As long as the risk of exposure to COVID-19 remains, businesses face potential liability when they allow customers, vendors, and other parties to enter their premises and engage with their employees. Our coalition (a broad one, including businesses, school districts, and non-profits) has been very close to getting this done in Oregon, but the trial lawyers have thus far thwarted our efforts. We still have a chance to get this done in 2021, especially now that progress has been made on this front by the school districts.

Workers’ Compensation Presumption for COVID-19

Some states have taken action to extend workers’ compensation coverage automatically to workers who test positive for COVID-19. Organized Labor groups in Oregon have been pushing hard for this, but our coalition has been successful in fending off this proposal. The issue seems linked in the minds of legislators to the Liability Protection issue (above) and it’s likely that the fate of both will be tied together.
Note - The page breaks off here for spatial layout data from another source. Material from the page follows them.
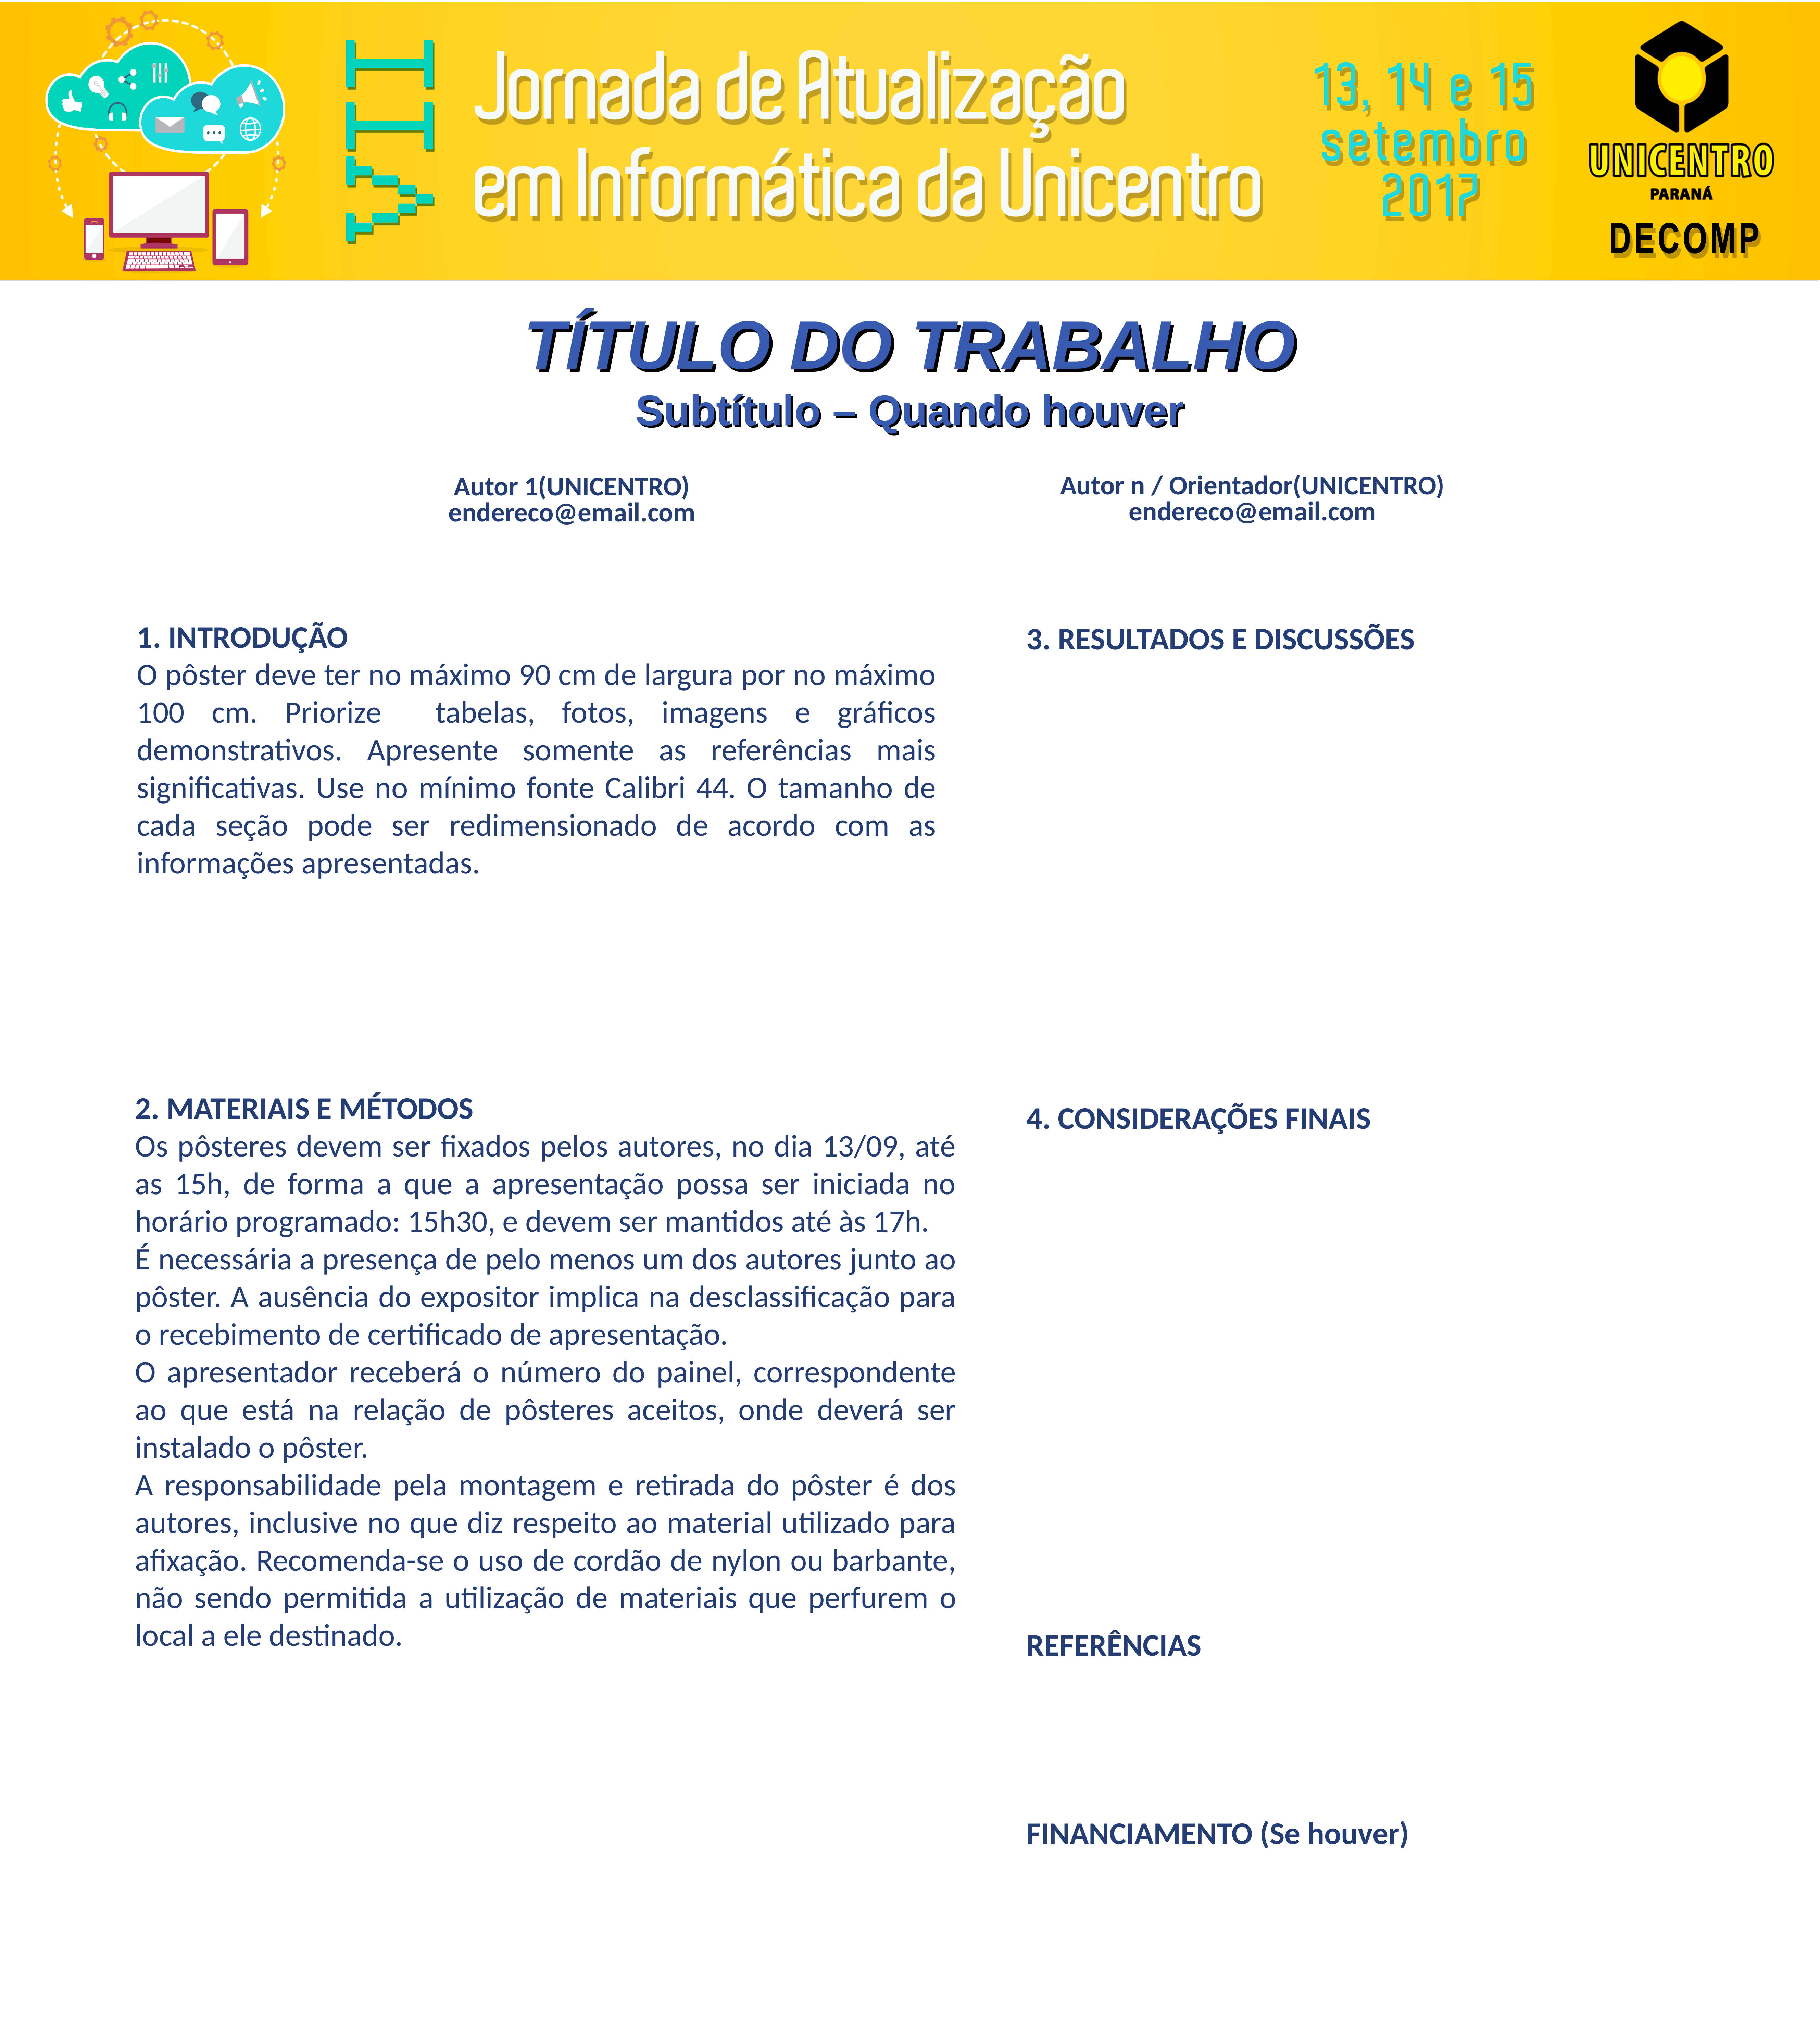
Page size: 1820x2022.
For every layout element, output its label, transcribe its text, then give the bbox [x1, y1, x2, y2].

text_box 1. INTRODUÇÃO O pôster deve ter no máximo 90 cm de largura por no máximo 100 cm. Priorize tabelas, fotos, imagens e gráficos demonstrativos. Apresente somente as referências mais significativas. Use no mínimo fonte Calibri 44. O tamanho de cada seção pode ser redimensionado de acordo com as informações apresentadas. [117, 606, 980, 1034]
picture [0, 2, 1820, 280]
text_box 3. RESULTADOS E DISCUSSÕES [1007, 608, 1699, 1088]
text_box 4. CONSIDERAÇÕES FINAIS REFERÊNCIAS FINANCIAMENTO (Se houver) [1007, 1088, 1699, 1785]
text_box 2. MATERIAIS E MÉTODOS Os pôsteres devem ser fixados pelos autores, no dia 13/09, até as 15h, de forma a que a apresentação possa ser iniciada no horário programado: 15h30, e devem ser mantidos até às 17h. É necessária a presença de pelo menos um dos autores junto ao pôster. A ausência do expositor implica na desclassificação para o recebimento de certificado de apresentação. O apresentador receberá o número do painel, correspondente ao que está na relação de pôsteres aceitos, onde deverá ser instalado o pôster. A responsabilidade pela montagem e retirada do pôster é dos autores, inclusive no que diz respeito ao material utilizado para afixação. Recomenda-se o uso de cordão de nylon ou barbante, não sendo permitida a utilização de materiais que perfurem o local a ele destinado. [115, 1078, 978, 1911]
title TÍTULO DO TRABALHO Subtítulo – Quando houver [202, 290, 1618, 439]
text_box Autor n / Orientador(UNICENTRO) endereco@email.com [1040, 464, 1465, 557]
text_box Autor 1(UNICENTRO) endereco@email.com [428, 465, 744, 558]
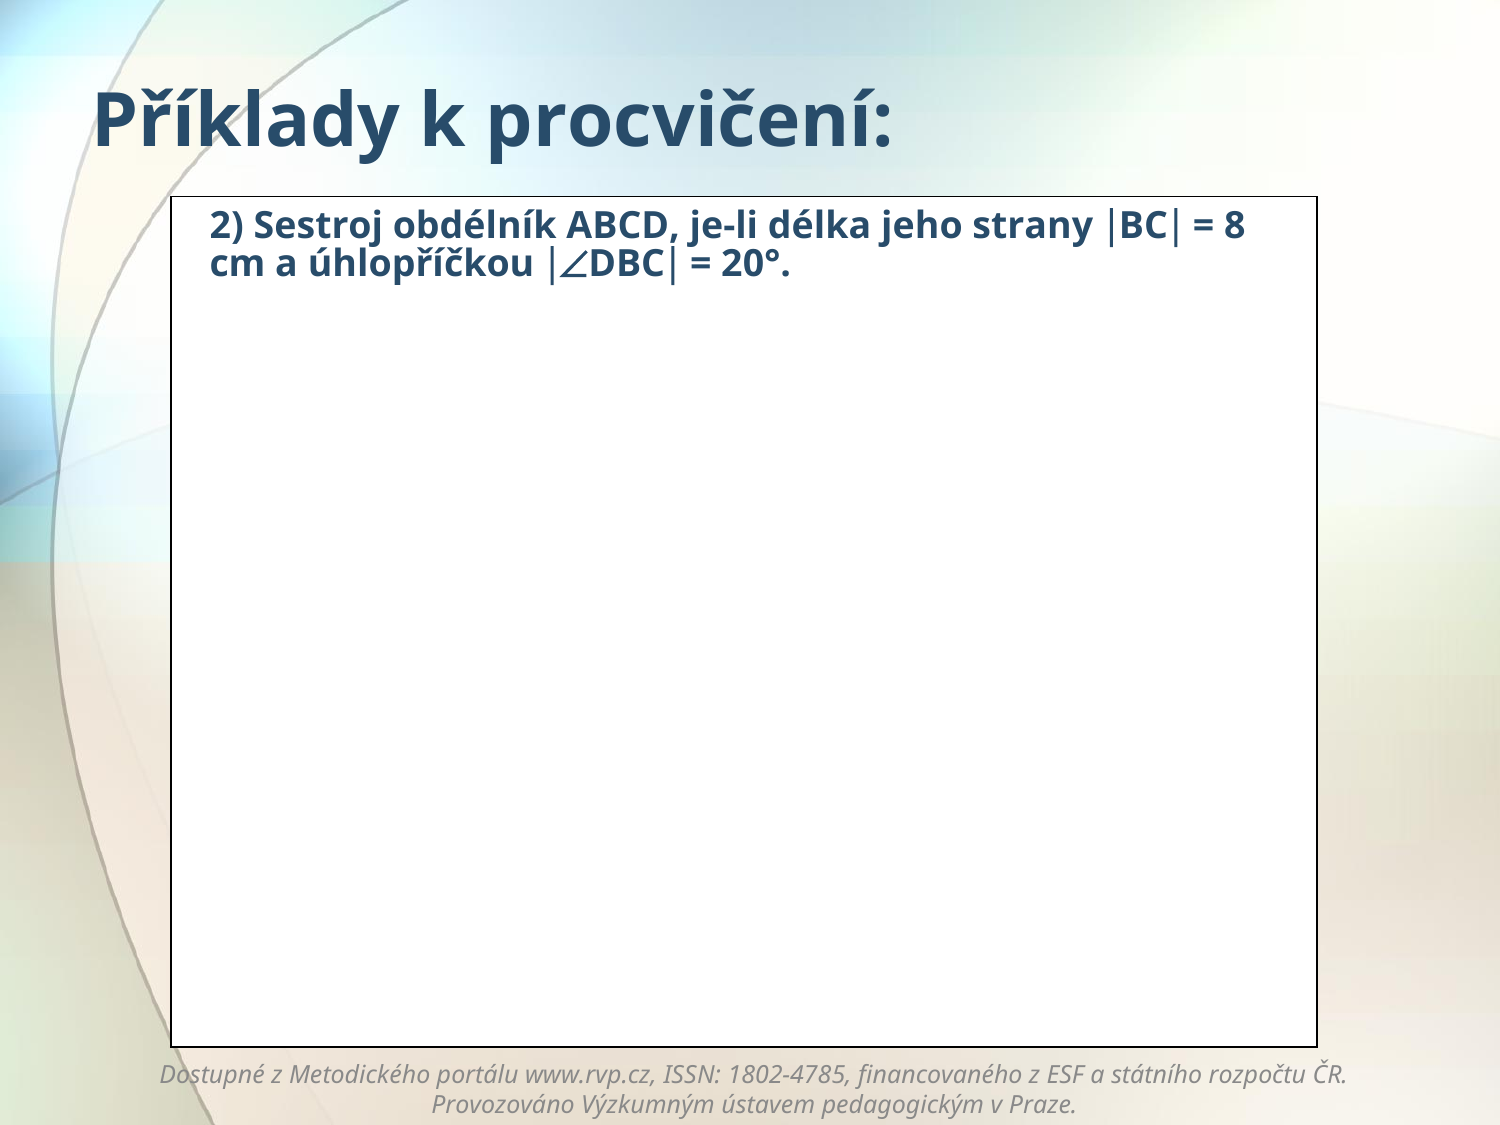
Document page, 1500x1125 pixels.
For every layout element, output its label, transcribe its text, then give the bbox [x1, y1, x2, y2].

text_box [171, 196, 1317, 1047]
text_box 2) Sestroj obdélník ABCD, je-li délka jeho strany BC = 8 cm a úhlopříčkou DBC = 20°. [194, 198, 1317, 294]
picture [0, 0, 1500, 1125]
title Příklady k procvičení: [76, 74, 1412, 177]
Disconnections from the Internal Revenue Code

In 2018, the Oregon Legislature unnecessarily disconnected from one of the key features of the federal Tax Cuts and Jobs Act – the 20% small business pass-through deduction. Now lawmakers are considering a similar disconnection from the bipartisan CARES Act relating to net operating losses. We’ll also need to pay close attention to how Oregon will tax (or not tax) PPP loans and qualified business expenses, especially if Congress takes action to restore the intent of the original legislation to clarify that expenses paid with PPP funds can be deducted like a regular business expense. Oregon’s “rolling reconnect” will automatically adopt changes to the internal revenue code that impact an individual taxpayer’s federal taxable income, so Oregon may try to actively disconnect. Governor Brown has also proposed this change in her 2021-23 GRB.